Additional analysis of the original ArXiv paper
📋 Original Paper Title and Abstract
Rescuing the Unpoisoned: Efficient Defense against Knowledge Corruption Attacks on RAG Systems
🔍 ShortSpan Analysis of the Paper
Problem
RAG systems combining retrievers and generators are vulnerable to knowledge corruption caused by data poisoning, where adversarial passages are injected into knowledge bases to mislead outputs. Existing defenses incur substantial computational costs or retraining, hindering practical deployment in web services that rely on external sources.
Approach
The authors propose RAGDefender, a lightweight post retrieval defence that does not require retraining or extra LLM inferences. It operates in two stages. Stage one groups retrieved passages to estimate the number of adversarial passages using two strategies: clustering based on hierarchical agglomerative clustering with TF IDF for single hop questions, and concentration based grouping using embedding space concentration factors for multi hop questions. Stage two identifies adversarial passages by ranking passages by frequency of occurrence in top similar pairs and semantic relations, guided by the estimated number of adversarial passages. The safe passages are passed to the generator. The system uses Sentence Transformers with the Stella embedding model, FAISS for storage, and scikit-learn for clustering, and is compatible with various RAG architectures. The approach is designed to be efficient by using TF IDF to identify clusters and avoiding extra model training or inferences.
Key Findings
- RAGDefender consistently outperforms state of the art across multiple models and adversarial scenarios in terms of lower attack success rate ASR and higher accuracy.

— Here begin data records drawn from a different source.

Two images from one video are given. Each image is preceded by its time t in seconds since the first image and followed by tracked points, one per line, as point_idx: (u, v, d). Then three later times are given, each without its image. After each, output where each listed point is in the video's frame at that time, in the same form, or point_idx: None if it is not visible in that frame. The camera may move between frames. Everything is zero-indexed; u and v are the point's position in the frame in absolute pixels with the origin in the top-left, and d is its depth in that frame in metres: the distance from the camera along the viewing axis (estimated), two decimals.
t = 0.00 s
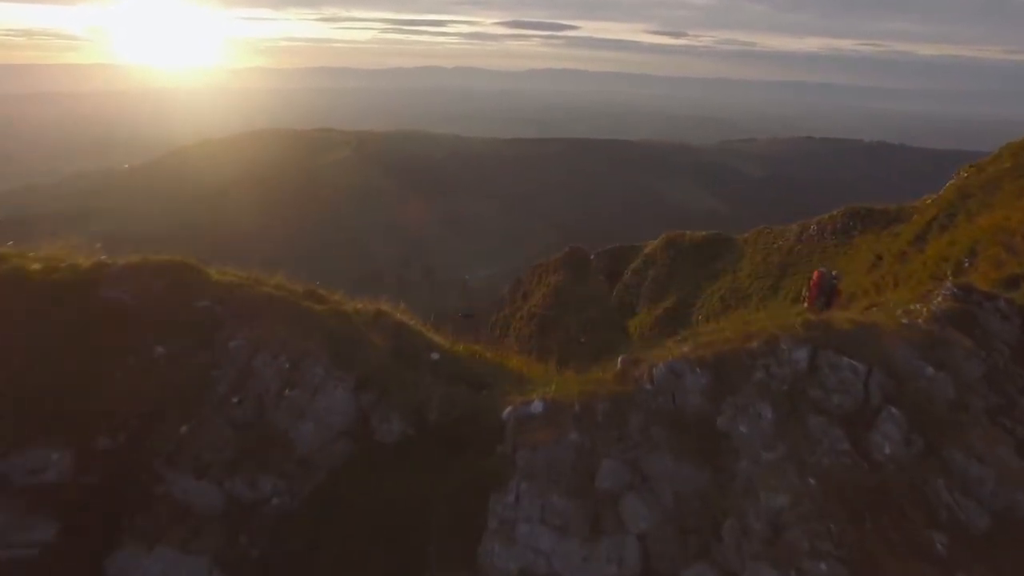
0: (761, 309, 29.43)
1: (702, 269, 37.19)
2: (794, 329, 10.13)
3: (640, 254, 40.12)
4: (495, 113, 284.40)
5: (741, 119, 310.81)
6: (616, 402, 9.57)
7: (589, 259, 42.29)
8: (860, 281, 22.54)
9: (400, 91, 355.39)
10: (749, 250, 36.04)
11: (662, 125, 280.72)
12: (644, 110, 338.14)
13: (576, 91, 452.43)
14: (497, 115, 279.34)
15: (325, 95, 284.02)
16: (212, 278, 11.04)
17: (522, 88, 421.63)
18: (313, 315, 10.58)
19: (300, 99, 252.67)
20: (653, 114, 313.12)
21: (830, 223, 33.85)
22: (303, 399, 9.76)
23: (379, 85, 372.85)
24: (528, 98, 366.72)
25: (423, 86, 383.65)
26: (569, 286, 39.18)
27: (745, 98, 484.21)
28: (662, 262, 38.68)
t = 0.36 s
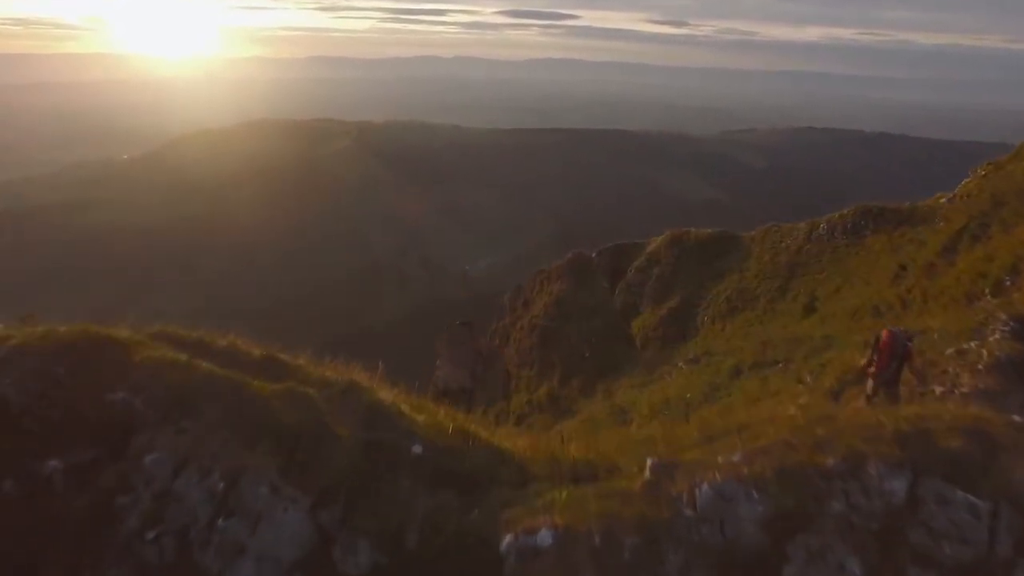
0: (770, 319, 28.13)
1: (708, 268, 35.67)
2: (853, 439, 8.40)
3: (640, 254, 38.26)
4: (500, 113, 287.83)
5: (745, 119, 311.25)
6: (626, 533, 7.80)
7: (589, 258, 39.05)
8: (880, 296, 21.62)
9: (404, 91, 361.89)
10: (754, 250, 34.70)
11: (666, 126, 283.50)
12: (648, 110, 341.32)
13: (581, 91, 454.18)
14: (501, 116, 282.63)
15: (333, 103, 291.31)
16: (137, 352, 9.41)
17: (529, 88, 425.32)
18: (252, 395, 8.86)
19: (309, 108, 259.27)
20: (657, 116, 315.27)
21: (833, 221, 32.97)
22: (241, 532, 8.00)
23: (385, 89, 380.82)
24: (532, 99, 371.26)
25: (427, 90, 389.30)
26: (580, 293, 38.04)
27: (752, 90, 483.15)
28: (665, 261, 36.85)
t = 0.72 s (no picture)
0: (773, 321, 39.67)
1: (710, 265, 50.72)
2: None
3: (648, 253, 53.87)
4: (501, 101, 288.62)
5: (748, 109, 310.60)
6: None
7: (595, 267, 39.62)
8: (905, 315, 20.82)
9: (404, 78, 363.10)
10: (760, 249, 48.90)
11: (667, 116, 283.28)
12: (649, 100, 342.04)
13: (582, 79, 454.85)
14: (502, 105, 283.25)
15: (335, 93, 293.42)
16: (15, 484, 5.96)
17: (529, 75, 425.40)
18: (169, 556, 5.68)
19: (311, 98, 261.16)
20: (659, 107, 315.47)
21: (842, 225, 44.40)
22: None
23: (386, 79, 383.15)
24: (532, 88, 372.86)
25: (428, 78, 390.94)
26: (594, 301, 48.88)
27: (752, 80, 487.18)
28: (673, 259, 52.69)
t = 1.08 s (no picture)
0: (779, 324, 41.34)
1: (714, 265, 51.81)
2: None
3: (652, 251, 54.28)
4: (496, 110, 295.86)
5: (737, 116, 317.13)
6: None
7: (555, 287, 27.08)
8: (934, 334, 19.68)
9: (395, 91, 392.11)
10: (768, 249, 49.56)
11: (659, 124, 289.72)
12: (641, 106, 348.55)
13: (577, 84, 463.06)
14: (495, 112, 290.38)
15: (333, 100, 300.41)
16: None
17: (523, 84, 435.97)
18: None
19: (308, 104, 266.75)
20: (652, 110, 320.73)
21: (852, 224, 44.83)
22: None
23: (382, 88, 392.83)
24: (526, 95, 380.48)
25: (425, 88, 400.04)
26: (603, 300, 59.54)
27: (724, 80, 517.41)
28: (676, 259, 53.07)
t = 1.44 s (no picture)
0: (789, 331, 40.34)
1: (719, 264, 50.70)
2: None
3: (655, 250, 53.12)
4: (492, 101, 296.93)
5: (734, 105, 318.78)
6: None
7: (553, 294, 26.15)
8: (956, 360, 19.32)
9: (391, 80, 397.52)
10: (775, 250, 48.47)
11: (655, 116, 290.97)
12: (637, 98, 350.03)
13: (573, 74, 464.77)
14: (492, 104, 291.48)
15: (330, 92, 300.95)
16: None
17: (518, 76, 437.51)
18: None
19: (305, 96, 268.05)
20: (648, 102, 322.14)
21: (864, 225, 43.67)
22: None
23: (379, 79, 394.25)
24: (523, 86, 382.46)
25: (421, 79, 401.64)
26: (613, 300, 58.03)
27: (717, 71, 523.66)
28: (680, 259, 52.11)
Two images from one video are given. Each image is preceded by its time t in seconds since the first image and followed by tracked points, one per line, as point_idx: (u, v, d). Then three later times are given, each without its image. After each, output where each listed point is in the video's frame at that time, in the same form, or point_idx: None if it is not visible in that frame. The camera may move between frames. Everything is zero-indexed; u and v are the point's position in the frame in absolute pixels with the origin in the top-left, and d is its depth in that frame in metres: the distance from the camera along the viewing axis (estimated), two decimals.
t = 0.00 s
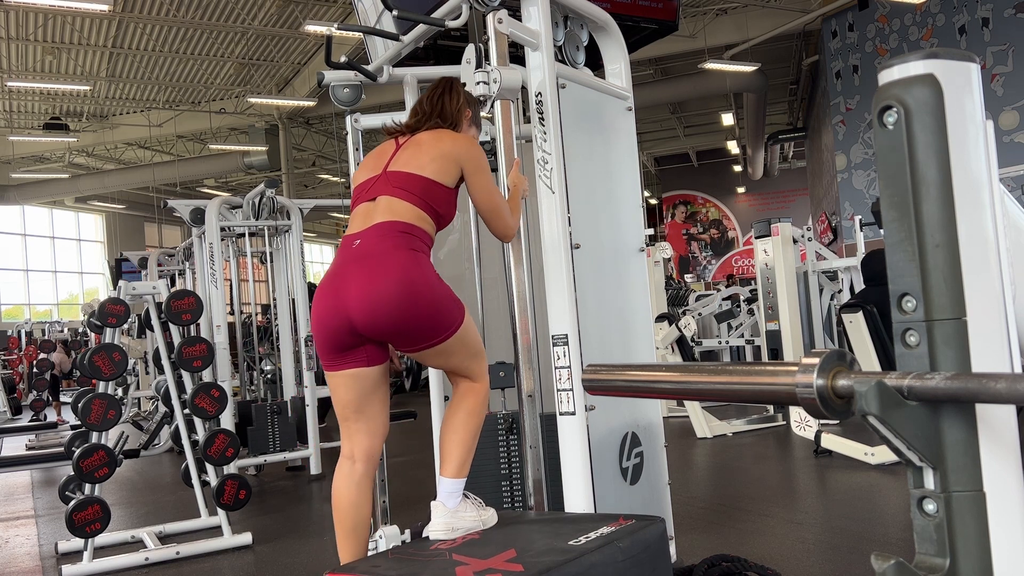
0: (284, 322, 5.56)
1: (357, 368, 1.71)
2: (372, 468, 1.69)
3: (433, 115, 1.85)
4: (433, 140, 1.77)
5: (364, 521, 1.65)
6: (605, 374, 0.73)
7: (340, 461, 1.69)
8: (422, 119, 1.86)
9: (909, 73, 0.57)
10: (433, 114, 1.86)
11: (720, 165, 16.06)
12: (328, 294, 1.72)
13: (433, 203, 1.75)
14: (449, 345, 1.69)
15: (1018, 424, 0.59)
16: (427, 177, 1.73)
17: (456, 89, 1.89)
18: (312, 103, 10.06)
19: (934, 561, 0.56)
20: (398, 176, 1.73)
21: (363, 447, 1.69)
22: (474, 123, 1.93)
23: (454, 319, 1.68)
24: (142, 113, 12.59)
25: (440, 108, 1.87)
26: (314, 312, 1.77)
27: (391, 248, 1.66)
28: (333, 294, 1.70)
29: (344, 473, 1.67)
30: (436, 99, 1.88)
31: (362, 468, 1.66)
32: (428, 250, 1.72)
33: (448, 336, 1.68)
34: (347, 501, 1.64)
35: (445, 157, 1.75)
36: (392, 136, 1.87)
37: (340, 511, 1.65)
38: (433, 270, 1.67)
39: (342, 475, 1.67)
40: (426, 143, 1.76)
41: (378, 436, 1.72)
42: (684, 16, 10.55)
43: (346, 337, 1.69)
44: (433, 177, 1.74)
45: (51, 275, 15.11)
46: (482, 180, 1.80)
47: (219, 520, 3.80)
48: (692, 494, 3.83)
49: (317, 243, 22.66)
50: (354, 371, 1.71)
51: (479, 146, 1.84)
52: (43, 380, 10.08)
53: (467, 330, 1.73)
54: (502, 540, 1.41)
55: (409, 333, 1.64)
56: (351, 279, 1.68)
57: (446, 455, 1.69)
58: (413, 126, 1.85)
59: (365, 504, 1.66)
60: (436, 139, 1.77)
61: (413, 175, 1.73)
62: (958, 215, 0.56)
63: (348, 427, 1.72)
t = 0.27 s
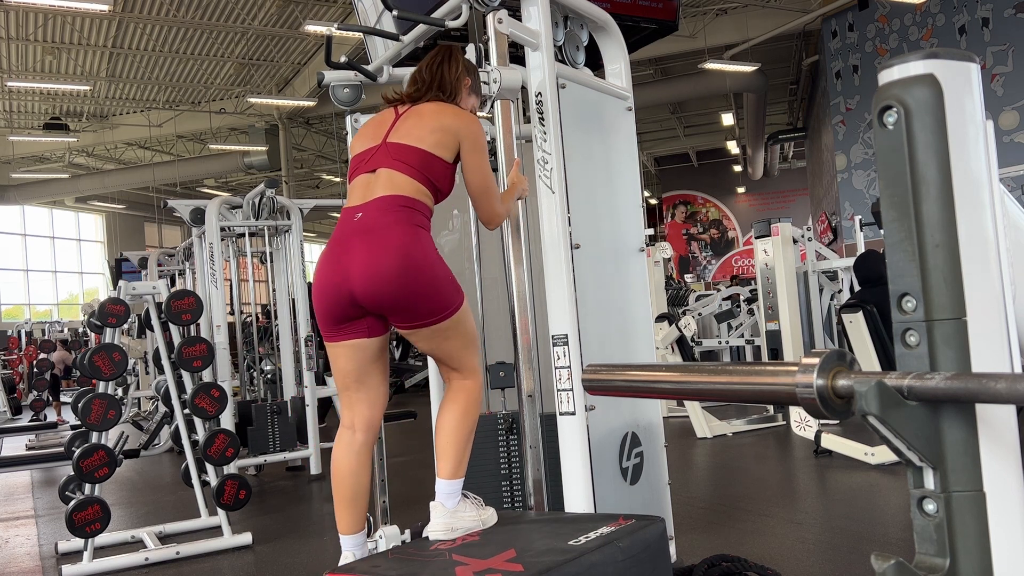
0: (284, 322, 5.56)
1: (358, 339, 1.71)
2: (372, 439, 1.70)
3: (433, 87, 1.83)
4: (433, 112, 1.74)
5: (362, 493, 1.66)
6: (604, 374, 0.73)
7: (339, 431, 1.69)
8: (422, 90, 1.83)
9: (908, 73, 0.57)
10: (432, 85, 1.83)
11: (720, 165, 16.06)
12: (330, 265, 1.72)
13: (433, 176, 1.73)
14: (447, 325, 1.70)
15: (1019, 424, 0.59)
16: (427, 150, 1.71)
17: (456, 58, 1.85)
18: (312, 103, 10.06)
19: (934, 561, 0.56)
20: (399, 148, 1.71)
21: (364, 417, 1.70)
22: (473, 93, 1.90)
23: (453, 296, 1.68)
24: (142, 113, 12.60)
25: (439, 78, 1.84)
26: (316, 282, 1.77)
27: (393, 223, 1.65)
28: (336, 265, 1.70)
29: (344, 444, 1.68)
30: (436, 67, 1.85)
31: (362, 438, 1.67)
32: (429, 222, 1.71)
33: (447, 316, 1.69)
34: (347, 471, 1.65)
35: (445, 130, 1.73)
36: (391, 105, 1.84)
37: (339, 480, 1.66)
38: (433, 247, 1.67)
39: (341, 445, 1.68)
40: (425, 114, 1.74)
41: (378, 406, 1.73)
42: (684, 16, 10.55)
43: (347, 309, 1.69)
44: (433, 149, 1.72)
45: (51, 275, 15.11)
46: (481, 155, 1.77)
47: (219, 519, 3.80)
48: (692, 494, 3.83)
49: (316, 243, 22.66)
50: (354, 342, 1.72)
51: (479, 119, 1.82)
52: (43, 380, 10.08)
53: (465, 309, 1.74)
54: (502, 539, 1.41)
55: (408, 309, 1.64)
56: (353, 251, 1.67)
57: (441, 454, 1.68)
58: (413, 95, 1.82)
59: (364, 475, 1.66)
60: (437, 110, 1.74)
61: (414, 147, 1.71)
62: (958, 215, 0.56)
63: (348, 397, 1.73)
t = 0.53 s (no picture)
0: (284, 322, 5.56)
1: (363, 319, 1.73)
2: (377, 417, 1.69)
3: (432, 65, 1.82)
4: (431, 90, 1.73)
5: (364, 474, 1.65)
6: (604, 375, 0.73)
7: (343, 411, 1.70)
8: (420, 68, 1.82)
9: (908, 74, 0.57)
10: (431, 63, 1.82)
11: (720, 165, 16.06)
12: (334, 246, 1.72)
13: (434, 156, 1.73)
14: (448, 310, 1.70)
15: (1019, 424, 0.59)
16: (427, 130, 1.71)
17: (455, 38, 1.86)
18: (312, 103, 10.06)
19: (934, 561, 0.56)
20: (400, 128, 1.70)
21: (368, 396, 1.70)
22: (471, 73, 1.90)
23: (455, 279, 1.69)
24: (142, 113, 12.60)
25: (437, 57, 1.84)
26: (320, 263, 1.77)
27: (397, 206, 1.65)
28: (340, 245, 1.70)
29: (348, 424, 1.68)
30: (434, 46, 1.85)
31: (366, 417, 1.67)
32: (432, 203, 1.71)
33: (450, 300, 1.69)
34: (348, 449, 1.64)
35: (444, 108, 1.72)
36: (389, 83, 1.83)
37: (341, 458, 1.65)
38: (436, 229, 1.68)
39: (345, 425, 1.68)
40: (424, 92, 1.73)
41: (381, 385, 1.73)
42: (684, 16, 10.55)
43: (352, 290, 1.70)
44: (432, 128, 1.71)
45: (51, 275, 15.11)
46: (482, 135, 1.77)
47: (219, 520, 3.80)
48: (692, 494, 3.83)
49: (317, 243, 22.65)
50: (359, 322, 1.73)
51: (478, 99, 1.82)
52: (43, 380, 10.08)
53: (465, 293, 1.75)
54: (501, 539, 1.41)
55: (412, 293, 1.65)
56: (357, 232, 1.67)
57: (438, 455, 1.67)
58: (411, 74, 1.81)
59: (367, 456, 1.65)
60: (435, 89, 1.73)
61: (414, 126, 1.70)
62: (957, 215, 0.56)
63: (352, 376, 1.74)
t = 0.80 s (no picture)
0: (284, 322, 5.56)
1: (367, 304, 1.73)
2: (382, 400, 1.69)
3: (434, 51, 1.82)
4: (434, 76, 1.73)
5: (367, 458, 1.65)
6: (604, 375, 0.73)
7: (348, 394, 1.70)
8: (422, 53, 1.81)
9: (908, 74, 0.57)
10: (432, 49, 1.82)
11: (720, 165, 16.06)
12: (339, 232, 1.72)
13: (437, 142, 1.73)
14: (450, 300, 1.71)
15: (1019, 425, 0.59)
16: (430, 117, 1.71)
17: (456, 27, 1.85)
18: (312, 103, 10.06)
19: (934, 561, 0.56)
20: (403, 115, 1.70)
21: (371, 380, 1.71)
22: (470, 60, 1.91)
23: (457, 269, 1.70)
24: (142, 113, 12.61)
25: (438, 43, 1.83)
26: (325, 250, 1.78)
27: (404, 194, 1.66)
28: (345, 232, 1.70)
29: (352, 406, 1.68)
30: (435, 33, 1.85)
31: (369, 399, 1.68)
32: (437, 190, 1.72)
33: (453, 290, 1.71)
34: (351, 433, 1.64)
35: (446, 94, 1.72)
36: (390, 67, 1.82)
37: (344, 441, 1.65)
38: (440, 218, 1.69)
39: (350, 407, 1.68)
40: (427, 77, 1.73)
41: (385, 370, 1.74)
42: (684, 16, 10.55)
43: (357, 277, 1.71)
44: (435, 114, 1.71)
45: (51, 275, 15.11)
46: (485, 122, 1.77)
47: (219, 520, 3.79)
48: (692, 494, 3.83)
49: (317, 243, 22.66)
50: (363, 307, 1.74)
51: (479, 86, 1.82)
52: (43, 380, 10.09)
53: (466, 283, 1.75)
54: (502, 540, 1.41)
55: (416, 282, 1.66)
56: (363, 220, 1.68)
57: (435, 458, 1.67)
58: (412, 58, 1.80)
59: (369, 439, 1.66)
60: (438, 74, 1.73)
61: (418, 113, 1.70)
62: (959, 215, 0.56)
63: (358, 361, 1.75)
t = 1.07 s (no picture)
0: (284, 322, 5.56)
1: (367, 296, 1.74)
2: (375, 392, 1.70)
3: (438, 45, 1.82)
4: (438, 71, 1.73)
5: (360, 453, 1.66)
6: (604, 375, 0.73)
7: (343, 387, 1.70)
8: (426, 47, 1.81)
9: (909, 73, 0.57)
10: (435, 43, 1.81)
11: (720, 165, 16.06)
12: (342, 225, 1.72)
13: (442, 137, 1.73)
14: (451, 296, 1.71)
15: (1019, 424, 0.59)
16: (434, 111, 1.71)
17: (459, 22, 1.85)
18: (312, 103, 10.06)
19: (934, 561, 0.56)
20: (408, 109, 1.70)
21: (367, 373, 1.72)
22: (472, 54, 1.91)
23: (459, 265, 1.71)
24: (142, 113, 12.61)
25: (442, 37, 1.83)
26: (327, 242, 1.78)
27: (409, 188, 1.66)
28: (349, 225, 1.70)
29: (347, 400, 1.69)
30: (438, 28, 1.84)
31: (364, 393, 1.68)
32: (440, 186, 1.73)
33: (454, 287, 1.71)
34: (346, 428, 1.65)
35: (450, 89, 1.72)
36: (394, 61, 1.82)
37: (339, 436, 1.66)
38: (444, 214, 1.69)
39: (345, 400, 1.69)
40: (430, 71, 1.73)
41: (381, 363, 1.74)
42: (684, 16, 10.55)
43: (359, 269, 1.71)
44: (438, 108, 1.71)
45: (51, 275, 15.11)
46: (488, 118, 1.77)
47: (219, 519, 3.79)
48: (692, 494, 3.83)
49: (317, 243, 22.66)
50: (363, 299, 1.74)
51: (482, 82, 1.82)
52: (43, 380, 10.09)
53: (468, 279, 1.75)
54: (502, 539, 1.41)
55: (418, 278, 1.66)
56: (367, 213, 1.68)
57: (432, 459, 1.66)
58: (415, 52, 1.80)
59: (364, 435, 1.67)
60: (443, 69, 1.73)
61: (423, 108, 1.70)
62: (957, 215, 0.56)
63: (353, 353, 1.75)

- On Natural Questions with four adversarial to benign passages (4×4×), ASR for Gemini drops from 0.89 to 0.02, while RobustRAG yields 0.69 and Discern and Answer 0.24.
- On MS MARCO, across three retrieval models, the highest level of protection yields ASR as low as 0.04 with Gemini, and across configurations ASR can be as low as 0.04 while achieving higher accuracy than competing methods; RAGDefender achieves low ASR across models and yields substantial accuracy gains.
- RAGDefender offers substantial speed advantages over RobustRAG, about 12.3x faster, and uses no GPU memory, unlike competing methods which incur large memory footprints during fine tuning or inference.
- Across multiple datasets and architectures, RAGDefender maintains low ASR and high accuracy, showing robustness to various poisoning tactics including PoisonedRAG, GARAG and Tan et al methods.
- The two stage design improves robustness, with the combination outperforming either stage alone; mis partitioning scenarios are mitigated by stage two using semantic relationships and top terms.
Limitations
Effectiveness beyond the tested corpora, including multimodal or multilingual data, is not established. Performance may vary with larger or unusual retrieval sizes beyond the typical k around 3 to 5. There are no formal theoretical guarantees that adversarial passages form dense clusters. Stronger adaptive strategies remain a challenge for future work.
Why It Matters
RAGDefender reduces the risk of knowledge corruption in AI services that rely on external sources, helping to curb misinformation and maintain trust and reliability in AI enabled systems across critical domains. Its resource efficiency and compatibility with existing RAG pipelines enhance practical deployment in real world security contexts.